--- START ---

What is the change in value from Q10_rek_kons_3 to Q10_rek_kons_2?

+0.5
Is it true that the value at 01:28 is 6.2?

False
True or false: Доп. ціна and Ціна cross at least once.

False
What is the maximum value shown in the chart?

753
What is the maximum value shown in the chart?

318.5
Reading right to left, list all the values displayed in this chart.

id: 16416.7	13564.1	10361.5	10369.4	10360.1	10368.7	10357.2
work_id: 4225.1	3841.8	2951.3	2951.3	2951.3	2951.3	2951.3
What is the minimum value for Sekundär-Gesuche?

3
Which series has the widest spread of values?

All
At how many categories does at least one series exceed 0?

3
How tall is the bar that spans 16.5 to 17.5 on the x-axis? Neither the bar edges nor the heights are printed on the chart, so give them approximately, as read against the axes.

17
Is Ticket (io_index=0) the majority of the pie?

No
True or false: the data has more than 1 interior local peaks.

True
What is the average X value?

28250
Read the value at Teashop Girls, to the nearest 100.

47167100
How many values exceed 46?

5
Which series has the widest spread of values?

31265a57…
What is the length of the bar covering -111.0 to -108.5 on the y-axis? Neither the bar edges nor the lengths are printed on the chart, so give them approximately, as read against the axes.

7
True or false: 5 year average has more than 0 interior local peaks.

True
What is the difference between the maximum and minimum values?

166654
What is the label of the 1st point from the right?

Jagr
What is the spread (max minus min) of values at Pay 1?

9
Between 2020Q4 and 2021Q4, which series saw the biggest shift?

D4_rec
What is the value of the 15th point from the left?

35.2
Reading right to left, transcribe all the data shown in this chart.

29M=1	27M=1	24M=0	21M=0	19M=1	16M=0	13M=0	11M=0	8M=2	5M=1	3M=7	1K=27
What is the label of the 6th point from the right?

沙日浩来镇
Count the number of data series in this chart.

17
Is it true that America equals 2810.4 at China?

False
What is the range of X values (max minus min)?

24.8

--- END ---

- [About this exercise]:
Locate every line in the listing above that contains the string "chart", and copy each such line in full. Matching is case-sensitive.

- [Response area]:
What is the maximum value shown in the chart?
What is the maximum value shown in the chart?
Reading right to left, list all the values displayed in this chart.
How tall is the bar that spans 16.5 to 17.5 on the x-axis? Neither the bar edges nor the heights are printed on the chart, so give them approximately, as read against the axes.
What is the length of the bar covering -111.0 to -108.5 on the y-axis? Neither the bar edges nor the lengths are printed on the chart, so give them approximately, as read against the axes.
Reading right to left, transcribe all the data shown in this chart.
Count the number of data series in this chart.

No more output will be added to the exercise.